Wie halten Sie sich körperlich in Form?

Ich schlafe! Man sollte wirklich viel mehr schlafen, als die meisten Menschen glauben. In meinem Falle: zehn Stunden pro Nacht, das hält mich gesund. Dabei liegen immer Papier und Füller auf dem Nachttisch. Wussten Sie, dass Karl der Große erst mit 50 das Schreiben erlernte?

Nein.

Oh ja. Um seine nächtlichen Gedanken festhalten zu können! Er hat hier auf der Reichenau oft seine Sommerferien zugebracht. Wenn ich aus meinem Garten über den See schaue, bilde ich mir ein, er käme gerade aus dem Klostertor. Aber das ist natürlich eine Marotte.

Sie haben mit Adenauer Tee getrunken, für alle deutschen Nachkriegsregierungen gearbeitet, niemand hat den Deutschen in 60 Jahren mehr Fragen gestellt. Wie fühlt die Nation?

Deutschland hat eine ganz seltsame Wandlung durchgemacht. Wir haben so lange dazu geneigt, alles pessimistisch zu sehen, und nun ändert sich das. Der Optimismus wächst. Ich kann es nicht erklären, aber es wird immer stärker: Ja, Deutschland ist in eigentümlicher Weise optimistisch gestimmt.

Zu Bundeskanzler Kohl hatten Sie ein besonderes Verhältnis. Sehen Sie sich heute noch?

Wann immer ich ihn sehen will. Unser Verhältnis ist sehr herzlich. Wissen Sie, warum ich ihn so schätze? Er prognostiziert ganz fabelhaft, sieht die Dinge voraus. In unserem Institut spielen wir ein demoskopisches Toto. Die Mitarbeiter tippen auf Ergebnisse laufender Umfragen. Kohl hat jahrelang mitgespielt - und immer, immer gewonnen!

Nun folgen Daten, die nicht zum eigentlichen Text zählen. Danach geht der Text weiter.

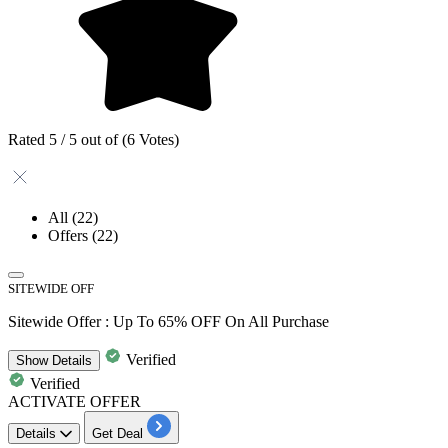
Rated 5 / 5 out of (6 Votes)
All
(22)
Offers
(22)
SITEWIDE OFF
Sitewide Offer : Up To 65% OFF On All Purchase
Verified
Show
Details
Verified
ACTIVATE OFFER
Details
Get Deal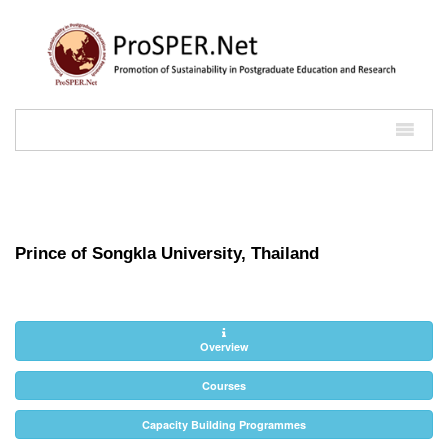
Prince of Songkla University, Thailand
Overview
Courses
Capacity Building Programmes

Ihrem Institut erging es bei der letzten Bundestagswahl nicht so gut. Sie lagen - wie alle - ziemlich daneben. Woran lag's?

Nun, ich war diesmal nicht beteiligt.

Ihr erstaunliches Selbstbewusstsein ...

... hat selbst Paul Kirchhof bewundert. Ich will Ihnen erklären, woher es kommt: von Engeln, die mich im Alter von fünf Jahren des Nachts besucht haben - ein gleißendes Licht, ein ungeheurer Kraftquell.

Mit Verlaub, wie erklären Sie als rationale Wissenschaftlerin diesen Glauben?

Gar nicht. Rechtfertigungen sind das Letzte, was mir einfiele! Ich glaube an Fügung und glückliche Zahlen - meine ist die 19 -, an Engel und Astrologie. Ein Ufo habe ich auch bereits gesichtet. Es ist nicht gut, das Leben nur rational zu leben. Man kann ruhig einiges an Irrationalem zulassen.

Haben Sie Angst vor dem Tod?

Nein. Um ehrlich zu sein: Ich denke manchmal mit einer gewissen Freude an mein nächstes Leben.